The two exercises reveal how a single framework generates radically different architectures from different constraint shifts:

	OSPF (baseline)	BGP	SDN
Context	Intra-domain, cooperative	Inter-domain, commercial	Intra-domain, scale + flexibility
What broke	(baseline)	State — topology becomes a trade secret	Control/data coupling → cost bloat + inflexibility
Binding constraint	Survivability	Commercial sovereignty	Per-device cost + policy precision
Key principle	Closed-loop (LS flooding)	Closed-loop (slow updates, measurement under privacy)	Disaggregation (control from data plane)
Coordination	Distributed	Distributed (sovereign)	Centralized
State	Full topology	Filtered paths (permanent gap)	Global (controller)

BGP: trust changes, the State answer changes, coordination stays distributed. SDN: cost and flexibility change, deeper disaggregation occurs, coordination centralizes. Same framework diagnosed both, generated both, from constraint shifts alone.

Forward: from logical networks to physical media

Both BGP and SDN operate on wired networks where communication is point-to-point — a packet sent on a fiber or copper link reaches exactly one destination. The shared-medium problem does not arise because the medium is not shared. Starting in Lecture 5, the domain shifts to wireless, where transmission is inherently broadcast and the medium is shared by all devices within range. Physics denies the most basic form of feedback: a wireless transmitter cannot hear what is happening to its own transmission. The four-invariant framework carries forward unchanged, but the binding constraint becomes physical — shared spectrum, not commercial trust or economic cost. The question becomes: how do you coordinate access to a medium that everyone hears but no one fully observes?

References

[1] P. Baran, “On Distributed Communications Networks,” IEEE Trans. Communications Systems, vol. CS-12, no. 1, pp. 1–9, March 1964.

[2] F. E. Heart, R. E. Kahn, S. M. Ornstein, W. R. Crowther, and D. C. Walden, “The Interface Message Processor for the ARPA Computer Network,” Proc. AFIPS Spring Joint Computer Conference, pp. 551–567, 1970.

[3] J. M. McQuillan, I. Richer, and E. C. Rosen, “The New Routing Algorithm for the ARPANET,” IEEE Trans. Communications, vol. COM-28, no. 5, pp. 711–719, May 1980.

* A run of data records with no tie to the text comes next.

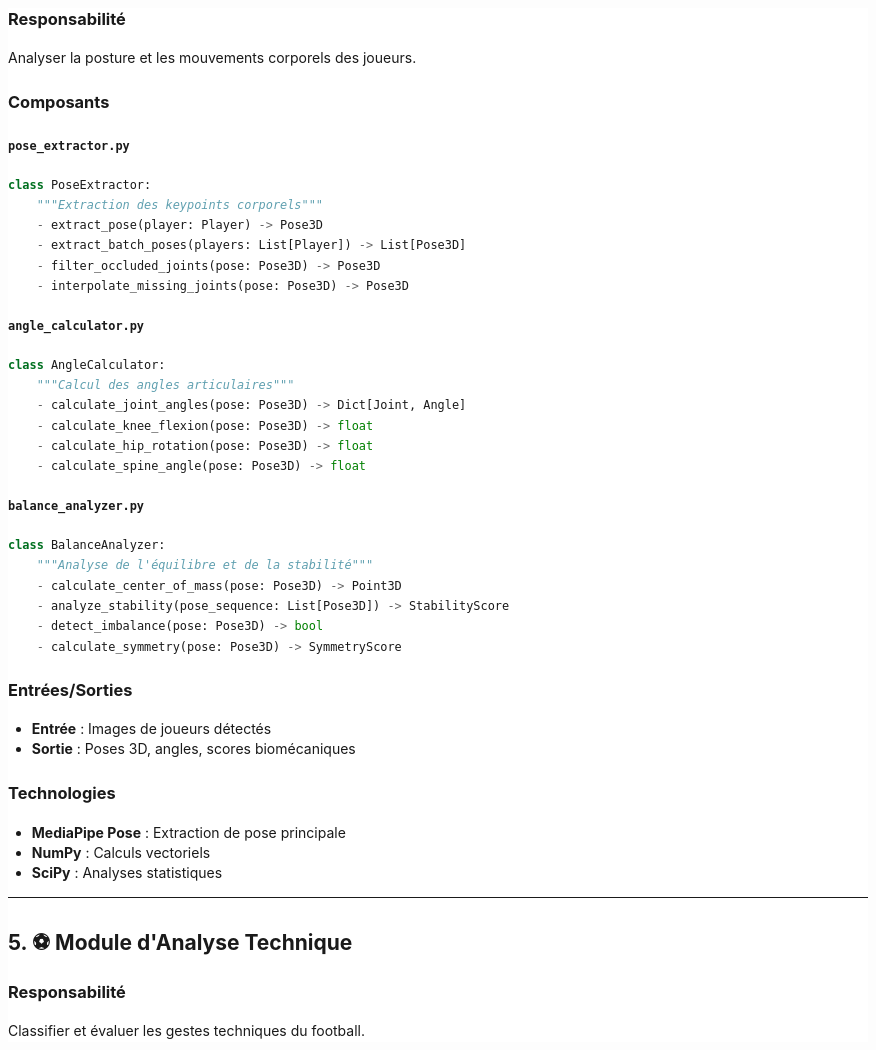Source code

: ### Responsabilité
Analyser la posture et les mouvements corporels des joueurs.

### Composants

#### `pose_extractor.py`
```python
class PoseExtractor:
    """Extraction des keypoints corporels"""
    - extract_pose(player: Player) -> Pose3D
    - extract_batch_poses(players: List[Player]) -> List[Pose3D]
    - filter_occluded_joints(pose: Pose3D) -> Pose3D
    - interpolate_missing_joints(pose: Pose3D) -> Pose3D
```

#### `angle_calculator.py`
```python
class AngleCalculator:
    """Calcul des angles articulaires"""
    - calculate_joint_angles(pose: Pose3D) -> Dict[Joint, Angle]
    - calculate_knee_flexion(pose: Pose3D) -> float
    - calculate_hip_rotation(pose: Pose3D) -> float
    - calculate_spine_angle(pose: Pose3D) -> float
```

#### `balance_analyzer.py`
```python
class BalanceAnalyzer:
    """Analyse de l'équilibre et de la stabilité"""
    - calculate_center_of_mass(pose: Pose3D) -> Point3D
    - analyze_stability(pose_sequence: List[Pose3D]) -> StabilityScore
    - detect_imbalance(pose: Pose3D) -> bool
    - calculate_symmetry(pose: Pose3D) -> SymmetryScore
```

### Entrées/Sorties
- **Entrée** : Images de joueurs détectés
- **Sortie** : Poses 3D, angles, scores biomécaniques

### Technologies
- **MediaPipe Pose** : Extraction de pose principale
- **NumPy** : Calculs vectoriels
- **SciPy** : Analyses statistiques

---

## 5. ⚽ Module d'Analyse Technique

### Responsabilité
Classifier et évaluer les gestes techniques du football.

[4] R. Bellman, “On a Routing Problem,” Quarterly of Applied Mathematics, vol. 16, no. 1, pp. 87–90, 1958.

[5] C. Hedrick, “Routing Information Protocol,” RFC 1058, June 1988.

[6] J. Moy, “OSPF Version 2,” RFC 2328, April 1998.

[7] Y. Rekhter, T. Li, and S. Hares, “A Border Gateway Protocol 4 (BGP-4),” RFC 4271, January 2006.

[8] T. G. Griffin, F. B. Shepherd, and G. Wilfong, “The Stable Paths Problem and Interdomain Routing,” IEEE/ACM Trans. Networking, vol. 10, no. 2, pp. 232–243, April 2002.

[9] L. Gao and J. Rexford, “Stable Internet Routing Without Global Coordination,” IEEE/ACM Trans. Networking, vol. 9, no. 6, pp. 681–692, December 2001.

[10] M. Casado, M. J. Freedman, J. Pettit, J. Luo, N. McKeown, and S. Shenker, “Ethane: Taking Control of the Enterprise,” Proc. ACM SIGCOMM, pp. 1–12, 2007.

[11] N. McKeown, T. Anderson, H. Balakrishnan, G. Parulkar, L. Peterson, J. Rexford, S. Shenker, and J. Turner, “OpenFlow: Enabling Innovation in Campus Networks,” ACM SIGCOMM Computer Communication Review, vol. 38, no. 2, pp. 69–74, April 2008.

[12] N. Feamster, H. Balakrishnan, J. Rexford, A. Shaikh, and J. van der Merwe, “The Case for Separating Routing from Routers,” Proc. ACM SIGCOMM Workshop on Future Directions in Network Architecture (FDNA), 2004.